You’ll need to also load these files into S3 before you can run the script. You can do so via the console, with aws s3 sync, or from within Python. Just get them in there somehow. You’ll also need to set up an IAM user for Rekognition, and give the bucket a reasonable access policy. I think GetObject is all it needs, but double-check AWS docs. Don’t do Public Access. Just don’t.

Rekognition will dump its findings into a DynamoDB table (I’m sure there are other ways, but this is easy, and slots easily into the free tier for the short period of time it’s needed), from which you can export it as JSON. Use jq to parse out anything under n% confidence, whatever you’re comfortable with - I went with 99%, which gave me ~17,000 images.
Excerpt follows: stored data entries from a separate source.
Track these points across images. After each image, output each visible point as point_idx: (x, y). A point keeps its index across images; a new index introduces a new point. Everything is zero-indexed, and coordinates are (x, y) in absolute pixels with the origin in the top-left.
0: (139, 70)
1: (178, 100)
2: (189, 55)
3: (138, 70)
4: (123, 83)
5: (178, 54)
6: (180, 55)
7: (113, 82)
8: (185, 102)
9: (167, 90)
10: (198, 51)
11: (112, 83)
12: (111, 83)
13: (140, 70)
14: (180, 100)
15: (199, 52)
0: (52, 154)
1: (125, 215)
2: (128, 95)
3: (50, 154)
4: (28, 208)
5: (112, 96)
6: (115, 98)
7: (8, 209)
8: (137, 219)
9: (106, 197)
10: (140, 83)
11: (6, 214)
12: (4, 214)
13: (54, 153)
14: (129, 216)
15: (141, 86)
If you’re reading along in the report, you may have spotted an error with respect to producers/consumers - what fun!

You can then find the intersection of comment authors with the returned filenames, and then run those comments through whatever sentiment analysis you’ve chosen. I used fastText, in supervised mode. First you have to manually label data, or you can try to adapt one that exists already. I didn’t have very good luck with existing models, as they’re mostly trained on normal human speech and comments, not PR comments. As you are probably aware, the line between objective criticism and unnecessary harshness in a PR comment is razor-thin. I didn’t start seeing reasonable accuracy until ~300 comments had been tagged, which really takes a short amount of time with the script I wrote. Accuracy continued to improve up until ~1300 comments, at which point it began regressing. I assume I erroneously tagged something beyond that, and the model latched onto it. Effort could be made to strip comments by bots to further improve accuracy.
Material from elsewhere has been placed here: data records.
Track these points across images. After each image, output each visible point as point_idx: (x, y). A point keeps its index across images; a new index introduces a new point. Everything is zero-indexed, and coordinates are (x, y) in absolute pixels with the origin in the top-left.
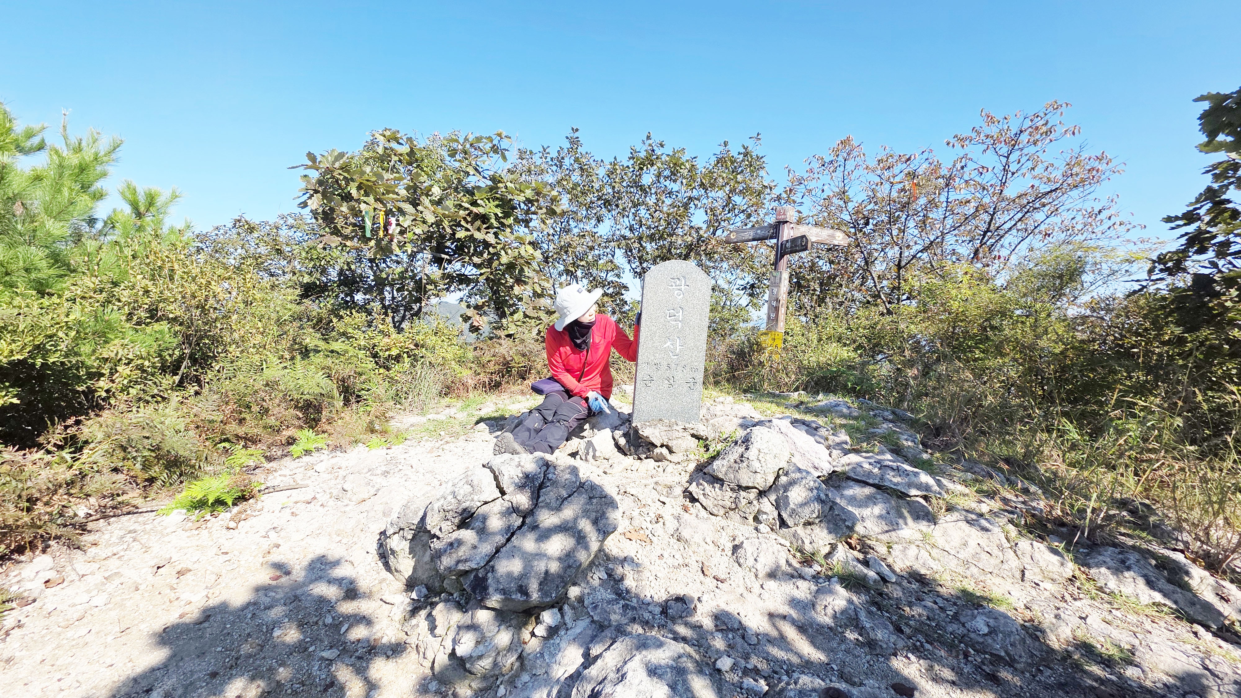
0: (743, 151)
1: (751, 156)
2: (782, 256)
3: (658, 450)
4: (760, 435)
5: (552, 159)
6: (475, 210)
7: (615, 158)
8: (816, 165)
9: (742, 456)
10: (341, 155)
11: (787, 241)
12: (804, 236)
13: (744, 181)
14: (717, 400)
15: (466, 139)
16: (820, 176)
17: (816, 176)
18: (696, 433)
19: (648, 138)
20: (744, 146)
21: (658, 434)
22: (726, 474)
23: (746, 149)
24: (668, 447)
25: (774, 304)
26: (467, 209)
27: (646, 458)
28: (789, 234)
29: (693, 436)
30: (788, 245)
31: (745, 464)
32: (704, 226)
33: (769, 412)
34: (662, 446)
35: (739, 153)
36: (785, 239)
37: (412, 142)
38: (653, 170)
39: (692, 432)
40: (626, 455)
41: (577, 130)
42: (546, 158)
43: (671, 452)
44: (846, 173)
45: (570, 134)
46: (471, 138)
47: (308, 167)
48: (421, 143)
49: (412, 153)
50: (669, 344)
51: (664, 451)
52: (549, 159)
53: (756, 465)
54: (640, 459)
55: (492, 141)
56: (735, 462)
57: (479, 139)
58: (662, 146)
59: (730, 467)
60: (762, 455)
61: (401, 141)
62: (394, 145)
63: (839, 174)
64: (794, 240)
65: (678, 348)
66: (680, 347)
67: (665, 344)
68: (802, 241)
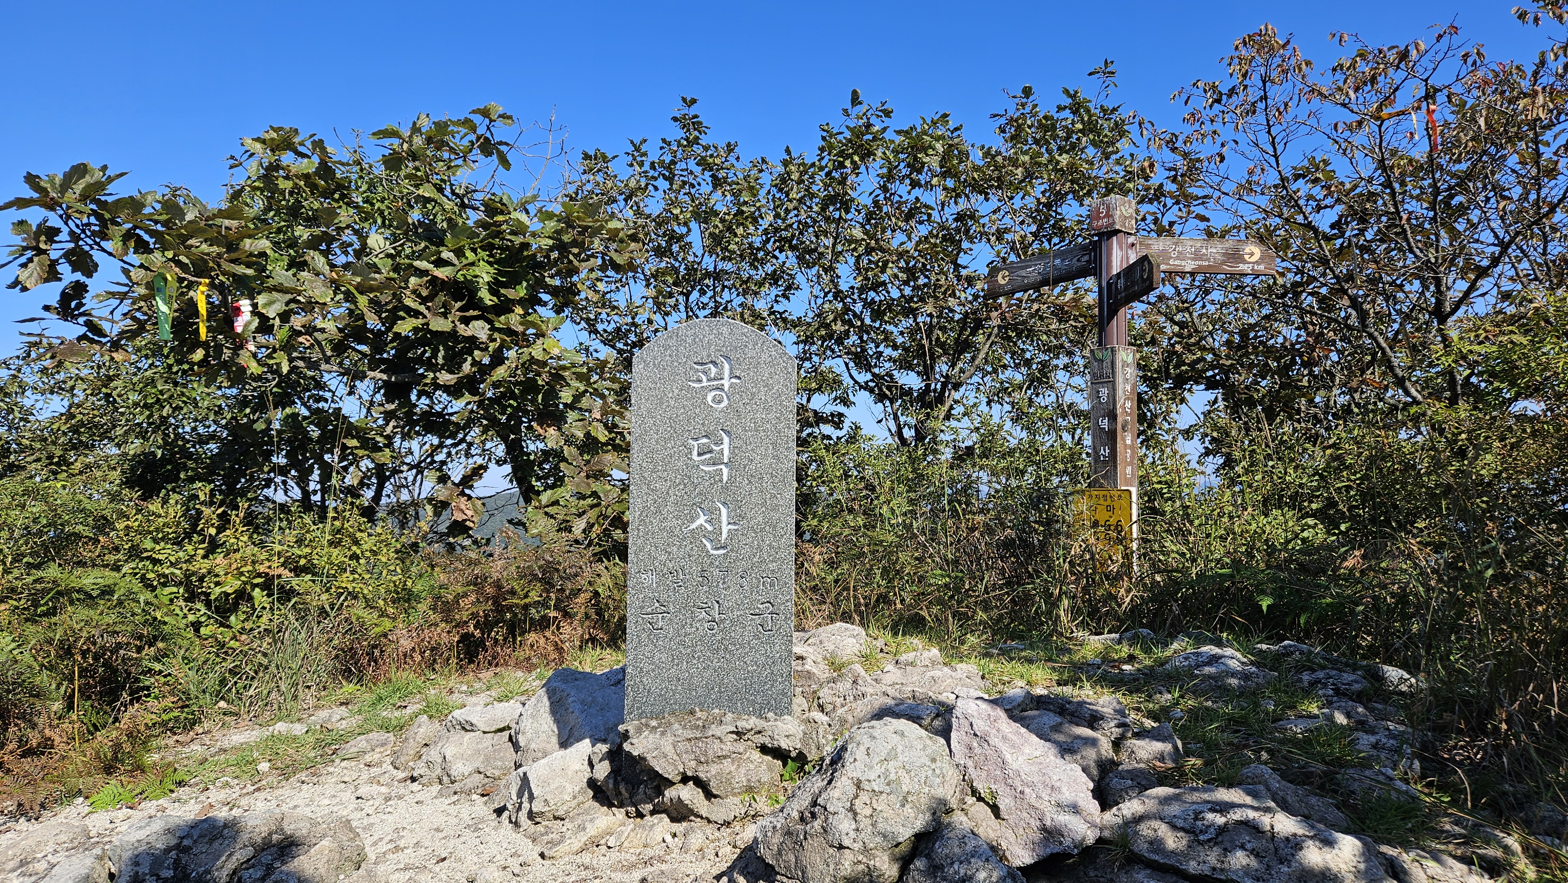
0: (1068, 101)
1: (1088, 111)
2: (1112, 312)
3: (670, 793)
5: (653, 166)
6: (442, 273)
7: (788, 151)
8: (1201, 102)
9: (815, 804)
11: (1118, 274)
12: (1147, 258)
17: (1207, 128)
19: (855, 100)
21: (669, 749)
23: (1073, 96)
24: (701, 784)
25: (1105, 424)
26: (427, 273)
27: (653, 813)
28: (1121, 260)
29: (764, 749)
30: (1121, 283)
34: (685, 780)
35: (1060, 108)
36: (1114, 272)
40: (610, 805)
41: (694, 101)
42: (641, 164)
43: (709, 795)
45: (679, 109)
46: (424, 124)
50: (701, 520)
51: (688, 794)
52: (647, 167)
54: (640, 815)
55: (474, 130)
56: (802, 819)
57: (441, 127)
58: (888, 114)
64: (1129, 271)
65: (725, 529)
66: (730, 527)
67: (693, 520)
68: (1142, 271)
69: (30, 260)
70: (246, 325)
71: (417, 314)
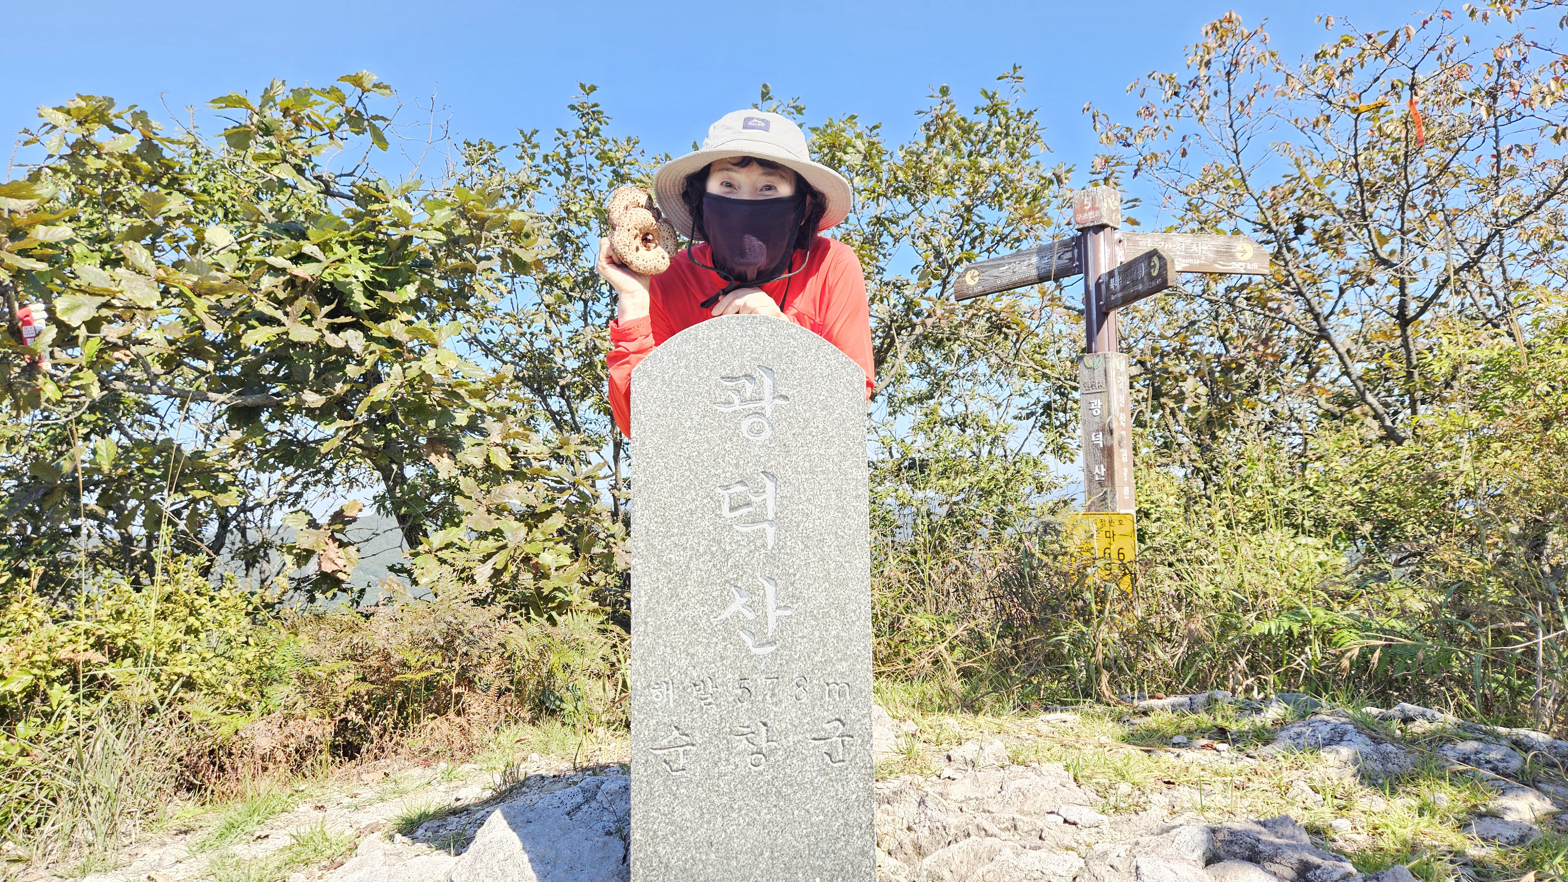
0: (987, 103)
1: (1005, 113)
2: (1103, 315)
6: (304, 271)
11: (1111, 274)
12: (1154, 253)
13: (994, 169)
15: (267, 98)
20: (985, 93)
23: (991, 98)
25: (1099, 440)
26: (283, 271)
28: (1113, 256)
30: (1116, 283)
35: (978, 110)
36: (1104, 269)
37: (146, 124)
44: (1235, 104)
45: (577, 97)
46: (282, 95)
49: (149, 148)
50: (738, 604)
55: (342, 101)
57: (302, 95)
61: (117, 122)
62: (101, 135)
63: (1218, 111)
64: (1128, 269)
65: (772, 616)
66: (780, 613)
67: (724, 606)
68: (1150, 267)
70: (41, 335)
71: (272, 322)
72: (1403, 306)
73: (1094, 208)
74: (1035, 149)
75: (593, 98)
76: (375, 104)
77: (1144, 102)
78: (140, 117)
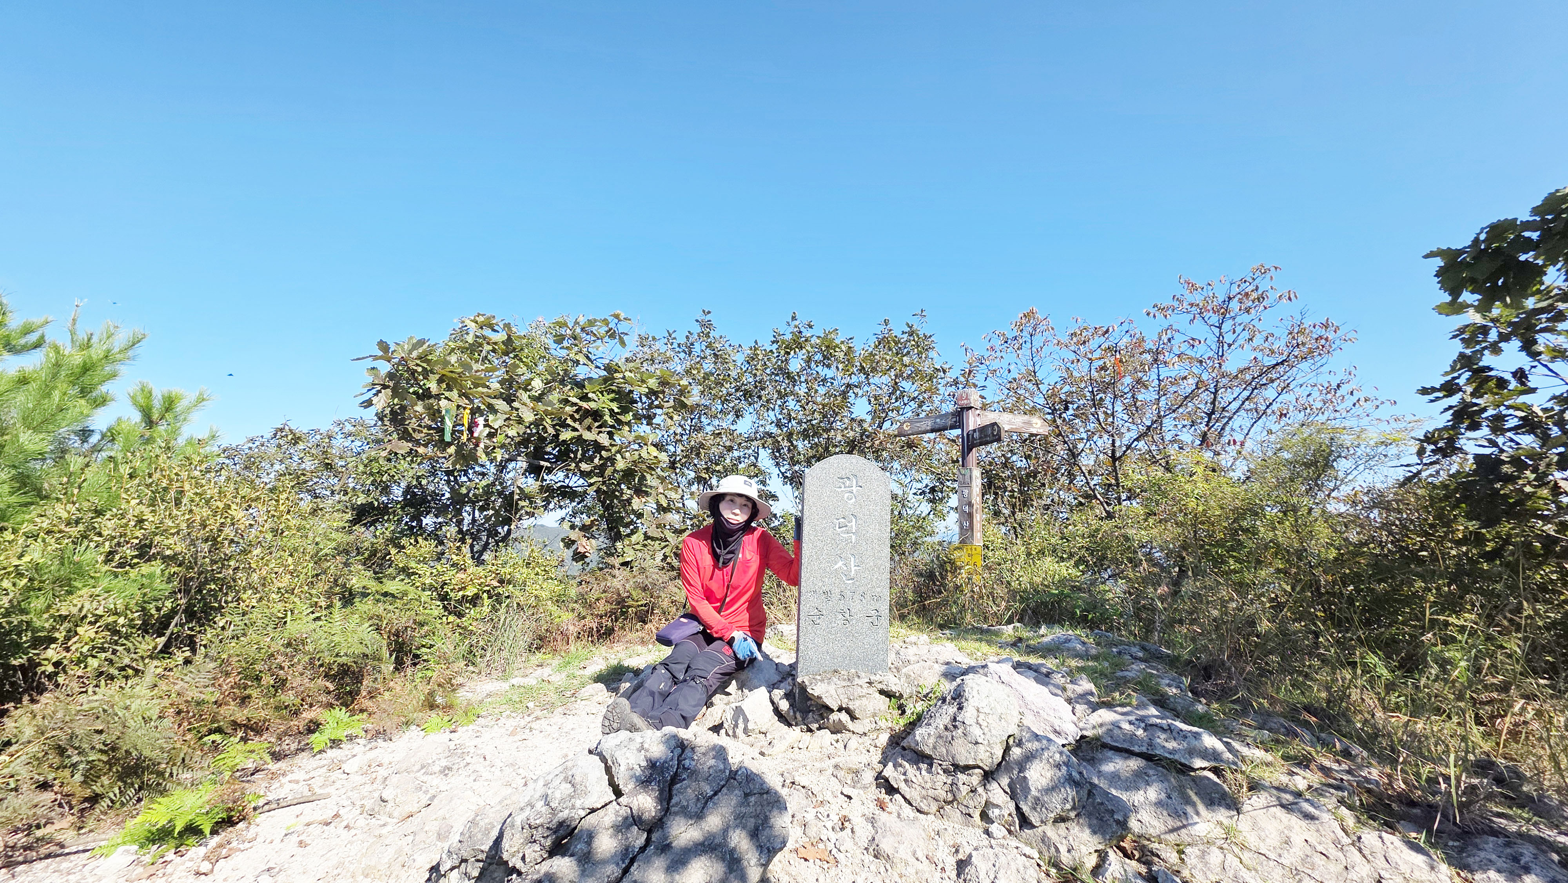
0: (907, 329)
1: (918, 336)
2: (970, 450)
3: (834, 717)
4: (976, 688)
5: (679, 345)
6: (584, 405)
7: (756, 342)
8: (997, 343)
9: (955, 719)
10: (421, 342)
11: (974, 431)
12: (995, 424)
13: (912, 364)
14: (907, 640)
15: (576, 323)
16: (1003, 354)
17: (999, 354)
18: (884, 687)
19: (794, 318)
20: (908, 324)
21: (833, 692)
22: (935, 748)
23: (911, 327)
24: (848, 711)
25: (967, 509)
26: (575, 404)
27: (819, 729)
28: (975, 422)
29: (882, 692)
30: (976, 435)
31: (960, 731)
32: (869, 418)
33: (979, 654)
34: (840, 709)
35: (903, 333)
36: (971, 428)
37: (509, 329)
38: (802, 354)
39: (880, 686)
40: (789, 725)
42: (672, 344)
43: (853, 718)
44: (1034, 349)
45: (700, 316)
46: (582, 320)
47: (376, 358)
48: (520, 330)
49: (509, 341)
50: (840, 564)
51: (844, 717)
52: (675, 345)
53: (976, 731)
54: (810, 730)
55: (607, 325)
56: (946, 729)
57: (592, 323)
58: (811, 327)
59: (940, 737)
60: (982, 716)
61: (496, 328)
62: (487, 332)
63: (1026, 351)
64: (983, 429)
65: (853, 569)
66: (856, 568)
67: (836, 563)
68: (993, 430)
69: (379, 392)
70: (481, 432)
71: (575, 429)
72: (1113, 452)
73: (967, 399)
74: (932, 354)
75: (708, 317)
76: (622, 327)
77: (991, 344)
78: (507, 326)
The actual training I performed on a 96-vCPU EC2 instance for the purposes of speed. fastText is multithreaded in training mode, so you can get a huge amount of training done in a very short amount of time with high core counts. You can certainly also run this on your local machine, though.
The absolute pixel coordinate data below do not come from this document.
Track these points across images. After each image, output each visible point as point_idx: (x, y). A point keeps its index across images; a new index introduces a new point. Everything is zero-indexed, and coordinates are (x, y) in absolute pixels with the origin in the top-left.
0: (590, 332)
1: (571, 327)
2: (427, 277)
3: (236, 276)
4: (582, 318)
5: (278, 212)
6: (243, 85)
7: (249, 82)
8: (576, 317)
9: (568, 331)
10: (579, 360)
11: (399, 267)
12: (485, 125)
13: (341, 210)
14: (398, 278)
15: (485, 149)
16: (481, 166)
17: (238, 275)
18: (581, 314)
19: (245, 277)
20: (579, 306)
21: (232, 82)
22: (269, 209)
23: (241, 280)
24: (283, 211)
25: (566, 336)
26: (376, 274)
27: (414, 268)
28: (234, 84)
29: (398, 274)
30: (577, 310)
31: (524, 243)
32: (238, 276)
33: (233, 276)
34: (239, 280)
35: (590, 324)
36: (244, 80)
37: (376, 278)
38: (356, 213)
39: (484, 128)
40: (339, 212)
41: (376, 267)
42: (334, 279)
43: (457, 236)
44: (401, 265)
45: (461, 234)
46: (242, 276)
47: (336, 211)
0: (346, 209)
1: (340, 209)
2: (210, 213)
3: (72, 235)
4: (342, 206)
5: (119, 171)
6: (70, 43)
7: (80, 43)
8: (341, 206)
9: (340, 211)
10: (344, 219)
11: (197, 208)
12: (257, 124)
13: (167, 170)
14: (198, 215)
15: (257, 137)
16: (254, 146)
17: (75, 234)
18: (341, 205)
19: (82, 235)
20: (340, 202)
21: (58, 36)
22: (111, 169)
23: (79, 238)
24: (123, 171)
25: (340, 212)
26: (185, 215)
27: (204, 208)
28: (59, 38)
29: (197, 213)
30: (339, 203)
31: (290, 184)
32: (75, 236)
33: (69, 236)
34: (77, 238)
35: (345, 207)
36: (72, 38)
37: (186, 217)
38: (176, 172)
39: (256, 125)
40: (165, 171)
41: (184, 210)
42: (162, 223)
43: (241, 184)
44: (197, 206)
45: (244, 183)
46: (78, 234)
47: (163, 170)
Once you have your model, you run all desired comments through it, and generate a CSV with columns you can join on in the original BQ tables. Alternately you could do this all within Python, I suppose, but the memory necessary to do so would be quite a bit, unless you write a clever chunking algorithm. BQ is faster and easier.

How much does this all cost? For AWS, running ~42,000 images through Rekognition cost me about $37, EC2 was also about $37 between the instance and its EBS (it was idle for about a month, so EBS adds up), S3 was about $1, and data transfer costs were about $16. For GCP, exports from GCS were about $25, BQ queries were about $8, and BQ storage was about $7. Total cost, $131 plus tax. You can probably keep this in free tiers if you limit the time, run as much as possible locally, and use small BQ queries and Rekognition calls - for BQ, I used 2.7 TiB of BQ storage and 358 GiB-mo of BQ storage; free tier is 1 TiB and 10 GiB-mo, respectively. Rekognition allows for 5,000 images for free.

The SRE portion of this could be seen as the pipeline creation, and automating some of the joins. Cloud architecture is something that interests me, so I’m trying to improve my knowledge on how best to join systems together to get the desired result.